--- JOB ITEM ---
Report every line of the entries that contains the word "categories".

--- MATERIAL PROVIDED ---
= Beginning of Section =
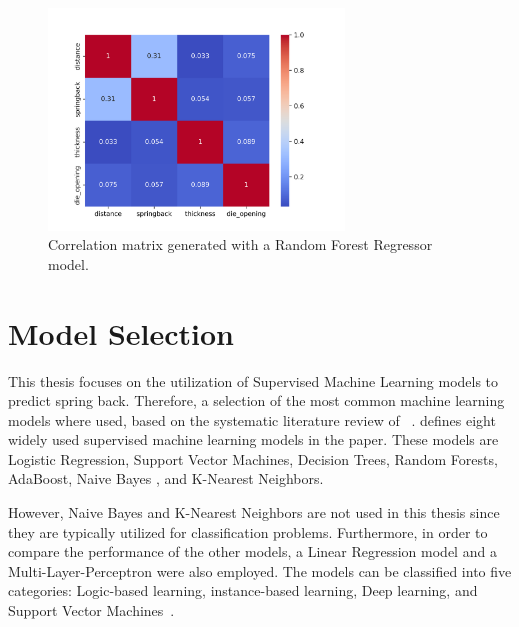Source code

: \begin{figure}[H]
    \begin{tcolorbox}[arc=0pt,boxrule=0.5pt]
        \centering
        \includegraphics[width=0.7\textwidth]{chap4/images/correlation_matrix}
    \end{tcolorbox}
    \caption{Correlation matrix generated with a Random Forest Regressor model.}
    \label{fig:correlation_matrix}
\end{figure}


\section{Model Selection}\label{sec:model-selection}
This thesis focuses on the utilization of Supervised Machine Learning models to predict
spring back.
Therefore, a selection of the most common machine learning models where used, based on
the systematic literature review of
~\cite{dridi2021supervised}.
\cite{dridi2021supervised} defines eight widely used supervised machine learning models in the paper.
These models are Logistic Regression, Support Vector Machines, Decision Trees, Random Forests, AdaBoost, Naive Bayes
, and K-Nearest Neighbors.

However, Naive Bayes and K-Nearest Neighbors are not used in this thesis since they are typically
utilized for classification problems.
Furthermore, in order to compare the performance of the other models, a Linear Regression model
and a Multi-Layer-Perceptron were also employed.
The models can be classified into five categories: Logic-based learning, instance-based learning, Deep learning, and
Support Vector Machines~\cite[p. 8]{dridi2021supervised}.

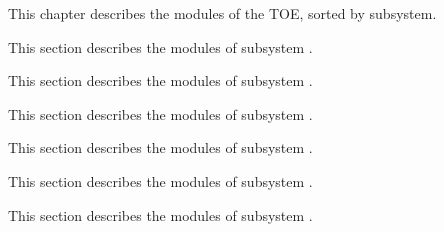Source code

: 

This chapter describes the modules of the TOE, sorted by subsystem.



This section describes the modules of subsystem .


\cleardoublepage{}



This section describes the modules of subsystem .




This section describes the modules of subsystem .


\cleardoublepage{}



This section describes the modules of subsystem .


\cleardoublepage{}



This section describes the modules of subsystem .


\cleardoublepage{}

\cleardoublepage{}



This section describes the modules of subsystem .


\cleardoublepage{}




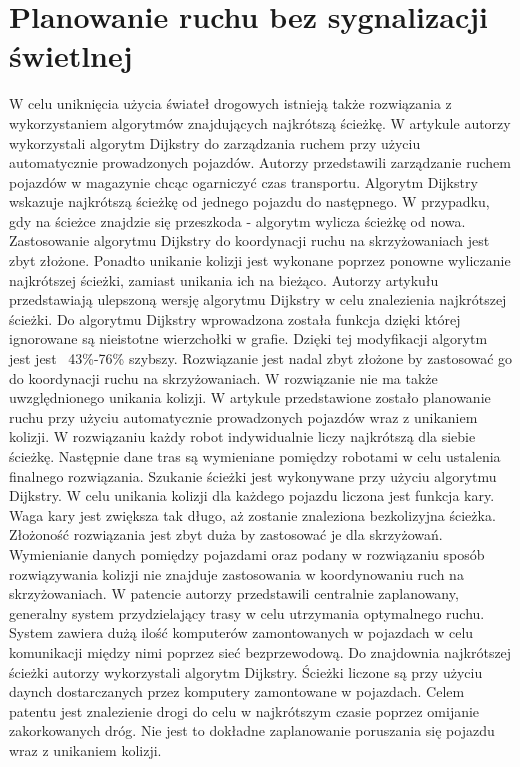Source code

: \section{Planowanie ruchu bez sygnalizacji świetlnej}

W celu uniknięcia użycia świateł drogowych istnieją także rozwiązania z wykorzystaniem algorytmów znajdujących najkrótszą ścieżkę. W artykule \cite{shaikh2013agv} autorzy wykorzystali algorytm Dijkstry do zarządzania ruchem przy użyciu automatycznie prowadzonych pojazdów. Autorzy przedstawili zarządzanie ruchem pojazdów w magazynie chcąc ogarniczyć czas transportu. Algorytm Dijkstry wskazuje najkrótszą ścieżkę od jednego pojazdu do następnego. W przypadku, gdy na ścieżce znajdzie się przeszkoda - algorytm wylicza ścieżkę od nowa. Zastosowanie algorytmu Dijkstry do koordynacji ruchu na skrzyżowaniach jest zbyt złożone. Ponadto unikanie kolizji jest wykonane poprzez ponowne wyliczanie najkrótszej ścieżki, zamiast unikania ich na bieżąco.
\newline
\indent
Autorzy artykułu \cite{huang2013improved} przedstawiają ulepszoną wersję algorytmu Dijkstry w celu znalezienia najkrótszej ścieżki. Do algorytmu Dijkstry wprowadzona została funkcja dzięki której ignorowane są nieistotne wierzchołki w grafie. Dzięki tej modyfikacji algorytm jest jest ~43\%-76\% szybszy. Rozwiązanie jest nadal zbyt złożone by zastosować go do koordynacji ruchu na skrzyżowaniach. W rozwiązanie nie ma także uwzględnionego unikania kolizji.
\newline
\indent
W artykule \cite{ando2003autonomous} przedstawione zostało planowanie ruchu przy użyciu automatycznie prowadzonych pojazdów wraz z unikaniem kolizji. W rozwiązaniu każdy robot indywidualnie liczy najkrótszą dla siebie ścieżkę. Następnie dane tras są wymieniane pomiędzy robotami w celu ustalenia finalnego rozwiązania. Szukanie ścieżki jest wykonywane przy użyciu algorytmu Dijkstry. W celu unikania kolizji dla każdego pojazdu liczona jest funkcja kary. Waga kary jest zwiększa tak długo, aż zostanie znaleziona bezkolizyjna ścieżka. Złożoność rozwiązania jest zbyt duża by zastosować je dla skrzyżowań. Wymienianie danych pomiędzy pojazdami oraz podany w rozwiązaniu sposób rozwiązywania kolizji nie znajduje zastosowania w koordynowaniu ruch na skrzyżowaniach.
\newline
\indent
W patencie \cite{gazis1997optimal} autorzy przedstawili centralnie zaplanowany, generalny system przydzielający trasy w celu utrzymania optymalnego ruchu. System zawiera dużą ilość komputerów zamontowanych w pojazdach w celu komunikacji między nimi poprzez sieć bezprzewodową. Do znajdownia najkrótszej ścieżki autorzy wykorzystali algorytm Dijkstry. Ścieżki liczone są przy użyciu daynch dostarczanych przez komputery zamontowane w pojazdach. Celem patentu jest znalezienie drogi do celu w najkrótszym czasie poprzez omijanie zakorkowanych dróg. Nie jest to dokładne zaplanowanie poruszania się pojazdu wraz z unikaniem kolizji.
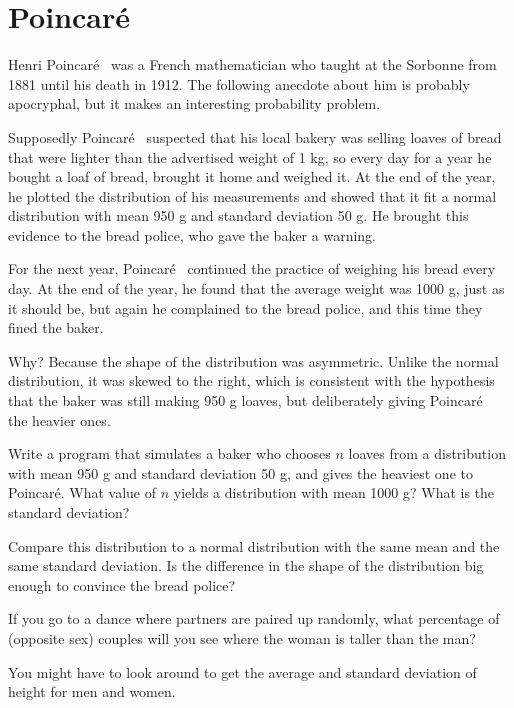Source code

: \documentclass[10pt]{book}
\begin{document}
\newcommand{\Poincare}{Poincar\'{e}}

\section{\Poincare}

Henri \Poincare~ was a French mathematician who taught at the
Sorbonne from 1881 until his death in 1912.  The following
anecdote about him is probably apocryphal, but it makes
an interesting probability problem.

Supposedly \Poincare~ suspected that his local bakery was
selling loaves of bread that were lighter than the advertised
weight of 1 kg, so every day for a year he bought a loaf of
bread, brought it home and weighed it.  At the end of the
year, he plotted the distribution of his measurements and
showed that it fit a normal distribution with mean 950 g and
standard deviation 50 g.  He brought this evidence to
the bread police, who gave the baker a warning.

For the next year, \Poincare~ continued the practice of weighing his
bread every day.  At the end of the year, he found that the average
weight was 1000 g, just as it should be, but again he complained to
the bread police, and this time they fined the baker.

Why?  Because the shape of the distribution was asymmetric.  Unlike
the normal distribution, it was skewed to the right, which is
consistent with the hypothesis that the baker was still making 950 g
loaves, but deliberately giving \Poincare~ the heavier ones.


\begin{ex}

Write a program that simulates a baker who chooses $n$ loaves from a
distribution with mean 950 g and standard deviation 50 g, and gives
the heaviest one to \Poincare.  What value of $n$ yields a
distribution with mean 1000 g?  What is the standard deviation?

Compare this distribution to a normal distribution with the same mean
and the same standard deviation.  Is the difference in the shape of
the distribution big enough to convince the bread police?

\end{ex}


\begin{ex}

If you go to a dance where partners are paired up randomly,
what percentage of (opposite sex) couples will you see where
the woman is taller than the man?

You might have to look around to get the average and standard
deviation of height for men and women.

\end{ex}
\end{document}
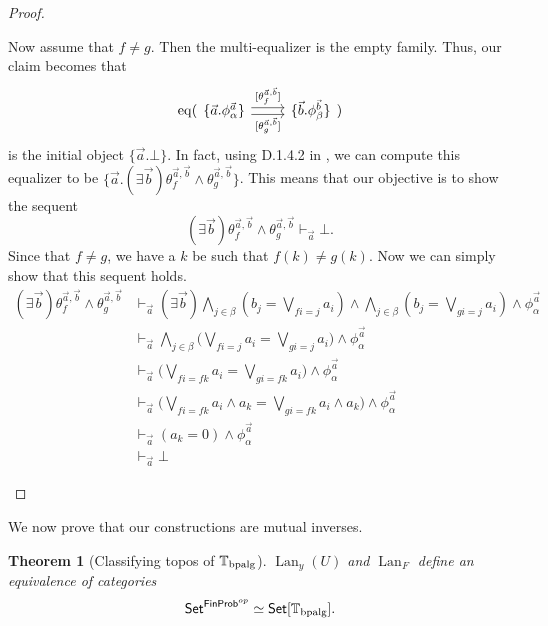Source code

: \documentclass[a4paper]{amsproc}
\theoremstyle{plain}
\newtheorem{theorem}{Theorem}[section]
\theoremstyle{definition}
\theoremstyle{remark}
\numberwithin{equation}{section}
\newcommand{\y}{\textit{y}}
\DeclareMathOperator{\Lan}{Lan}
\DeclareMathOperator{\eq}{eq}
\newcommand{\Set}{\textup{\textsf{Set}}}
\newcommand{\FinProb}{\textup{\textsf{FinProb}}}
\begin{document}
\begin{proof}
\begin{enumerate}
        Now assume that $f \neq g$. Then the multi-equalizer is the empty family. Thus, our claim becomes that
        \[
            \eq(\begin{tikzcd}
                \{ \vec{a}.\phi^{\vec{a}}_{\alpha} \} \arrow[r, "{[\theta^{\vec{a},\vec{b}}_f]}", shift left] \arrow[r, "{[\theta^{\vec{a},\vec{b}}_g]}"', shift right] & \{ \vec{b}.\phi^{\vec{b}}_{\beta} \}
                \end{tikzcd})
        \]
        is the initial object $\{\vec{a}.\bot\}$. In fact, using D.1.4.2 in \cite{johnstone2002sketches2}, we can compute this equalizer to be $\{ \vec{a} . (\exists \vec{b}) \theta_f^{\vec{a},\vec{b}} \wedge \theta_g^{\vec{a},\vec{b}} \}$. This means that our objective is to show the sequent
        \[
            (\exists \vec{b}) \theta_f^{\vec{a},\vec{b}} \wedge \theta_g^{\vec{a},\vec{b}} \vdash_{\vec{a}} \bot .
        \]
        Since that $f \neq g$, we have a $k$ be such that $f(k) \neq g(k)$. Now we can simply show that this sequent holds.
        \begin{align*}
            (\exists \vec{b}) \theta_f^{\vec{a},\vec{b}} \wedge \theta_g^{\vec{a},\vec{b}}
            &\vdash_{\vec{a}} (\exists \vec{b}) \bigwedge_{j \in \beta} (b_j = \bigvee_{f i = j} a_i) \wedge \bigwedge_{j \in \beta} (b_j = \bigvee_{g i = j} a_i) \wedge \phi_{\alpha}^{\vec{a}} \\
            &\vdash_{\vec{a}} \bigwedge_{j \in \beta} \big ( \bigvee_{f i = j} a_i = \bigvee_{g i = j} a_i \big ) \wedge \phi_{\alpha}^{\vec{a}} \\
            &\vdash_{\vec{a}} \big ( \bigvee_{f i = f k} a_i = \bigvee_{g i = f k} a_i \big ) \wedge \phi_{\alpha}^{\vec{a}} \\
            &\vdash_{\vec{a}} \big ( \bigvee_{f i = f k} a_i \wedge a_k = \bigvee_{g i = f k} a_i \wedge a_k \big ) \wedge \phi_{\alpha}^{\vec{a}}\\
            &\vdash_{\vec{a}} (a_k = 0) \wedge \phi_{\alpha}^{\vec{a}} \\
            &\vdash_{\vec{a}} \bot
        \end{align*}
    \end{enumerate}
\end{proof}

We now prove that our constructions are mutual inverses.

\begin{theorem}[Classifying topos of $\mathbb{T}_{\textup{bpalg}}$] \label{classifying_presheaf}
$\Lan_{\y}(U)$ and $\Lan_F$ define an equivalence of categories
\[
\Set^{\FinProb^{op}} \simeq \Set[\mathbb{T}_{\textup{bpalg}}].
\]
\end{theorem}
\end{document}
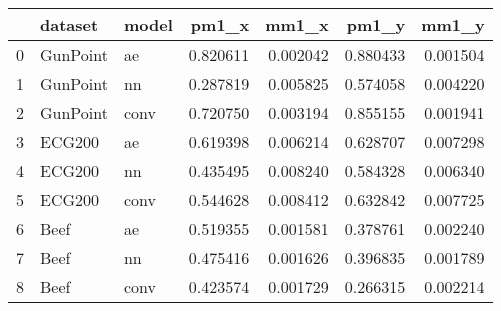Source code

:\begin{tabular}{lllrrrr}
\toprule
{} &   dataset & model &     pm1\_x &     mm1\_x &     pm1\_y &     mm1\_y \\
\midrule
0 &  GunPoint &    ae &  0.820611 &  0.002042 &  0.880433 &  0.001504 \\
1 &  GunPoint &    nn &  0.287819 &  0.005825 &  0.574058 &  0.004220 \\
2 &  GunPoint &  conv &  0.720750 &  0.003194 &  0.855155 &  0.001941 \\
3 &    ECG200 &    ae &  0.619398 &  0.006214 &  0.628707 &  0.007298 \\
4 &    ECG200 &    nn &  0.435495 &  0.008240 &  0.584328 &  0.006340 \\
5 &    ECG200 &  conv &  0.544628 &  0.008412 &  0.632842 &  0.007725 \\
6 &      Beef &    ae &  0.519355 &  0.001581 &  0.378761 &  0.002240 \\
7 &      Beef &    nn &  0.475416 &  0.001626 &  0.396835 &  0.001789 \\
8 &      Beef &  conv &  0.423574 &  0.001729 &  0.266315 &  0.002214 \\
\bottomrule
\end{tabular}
= End of Section =
--- RESULT OF THE EXERCISE ---
The models can be classified into five categories: Logic-based learning, instance-based learning, Deep learning, and
$\Lan_{\y}(U)$ and $\Lan_F$ define an equivalence of categories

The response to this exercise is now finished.